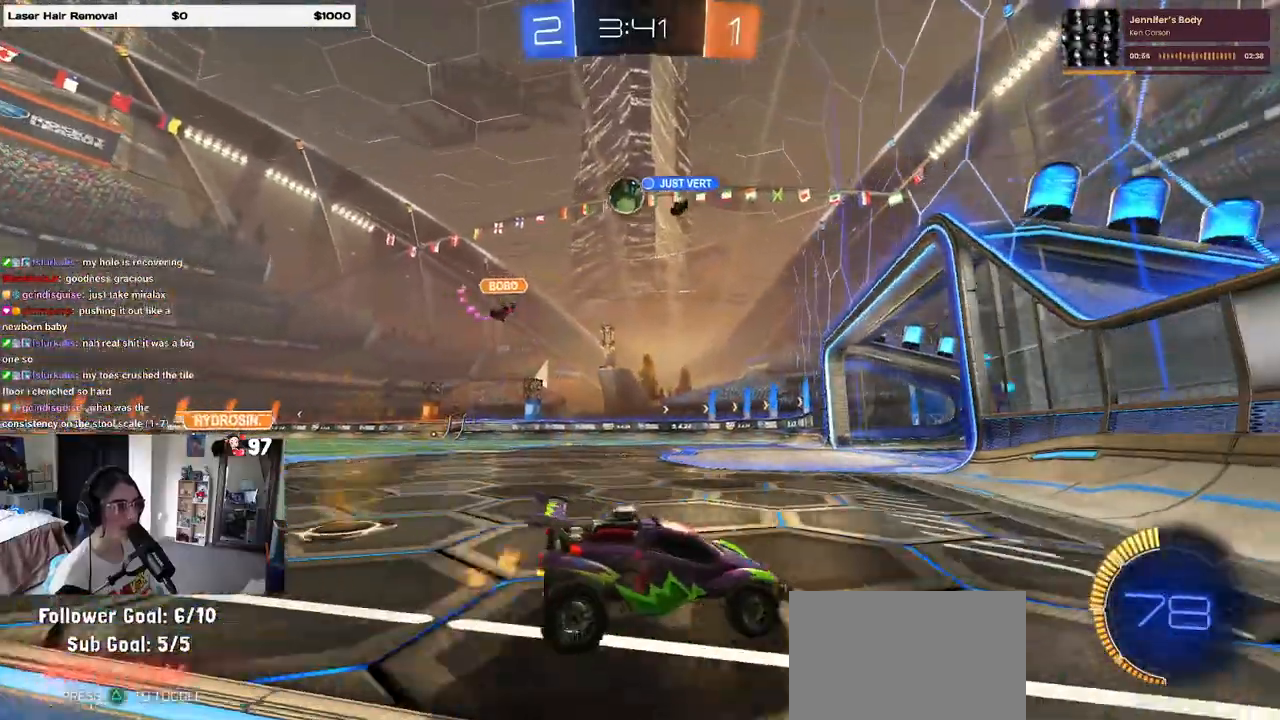
{"buttons": ["L2"], "left_stick": "right", "right_stick": "center", "events": [[17, "L2", "up"], [267, "R2", "up"], [267, "left_stick", "center"], [417, "L2", "down"], [417, "left_stick", "right"]]}
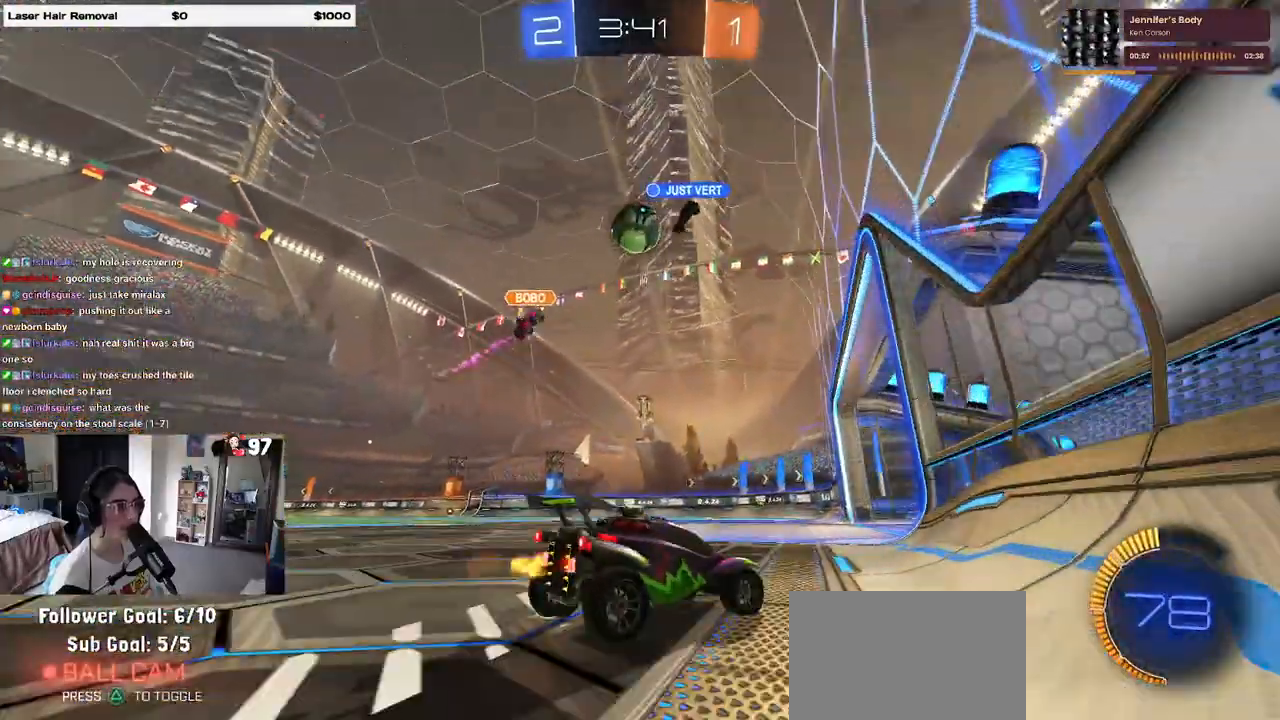
{"buttons": ["R2"], "left_stick": "left", "right_stick": "center", "events": [[67, "L2", "up"], [67, "R2", "down"], [150, "left_stick", "center"], [383, "left_stick", "left"]]}
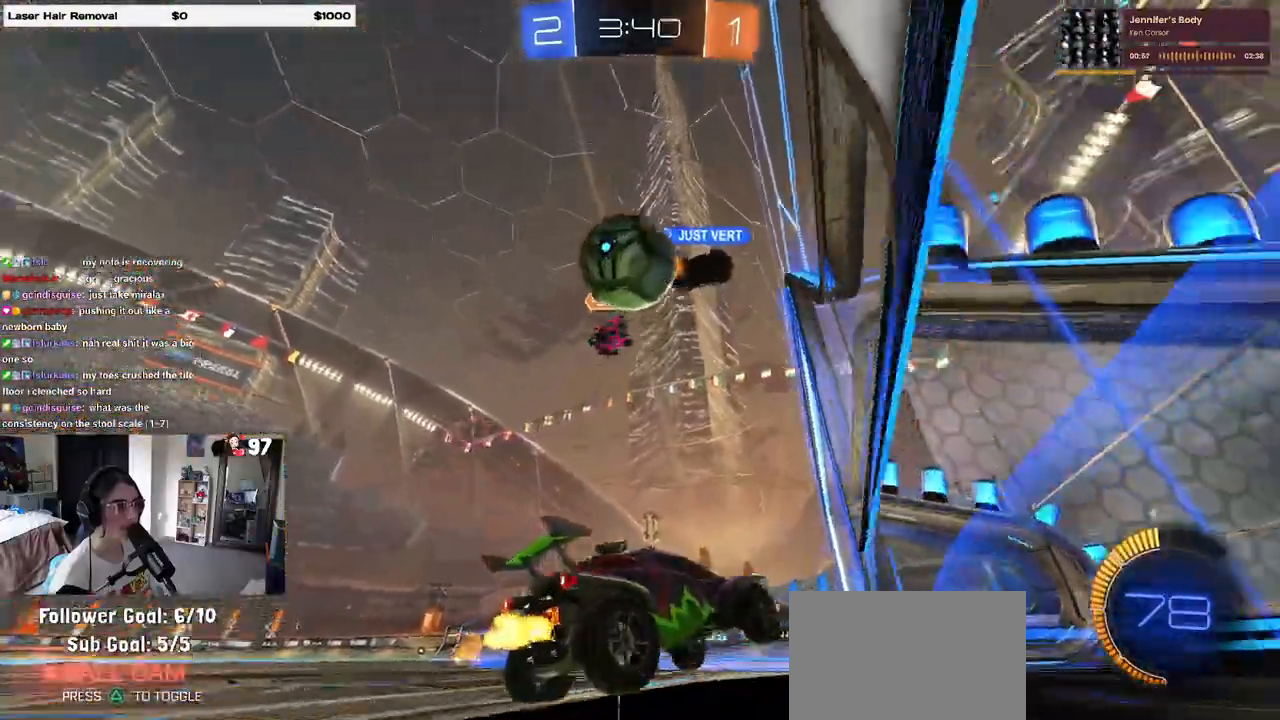
{"buttons": ["R2"], "left_stick": "center", "right_stick": "center", "events": [[83, "R2", "up"], [217, "R2", "down"], [317, "left_stick", "center"]]}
::::
_About this task_: Restate the full listing verbatim and drop every picture.

_Response_:
{"buttons": ["L2"], "left_stick": "right", "right_stick": "center", "events": [[17, "L2", "up"], [267, "R2", "up"], [267, "left_stick", "center"], [417, "L2", "down"], [417, "left_stick", "right"]]}
{"buttons": ["R2"], "left_stick": "left", "right_stick": "center", "events": [[67, "L2", "up"], [67, "R2", "down"], [150, "left_stick", "center"], [383, "left_stick", "left"]]}
{"buttons": ["R2"], "left_stick": "center", "right_stick": "center", "events": [[83, "R2", "up"], [217, "R2", "down"], [317, "left_stick", "center"]]}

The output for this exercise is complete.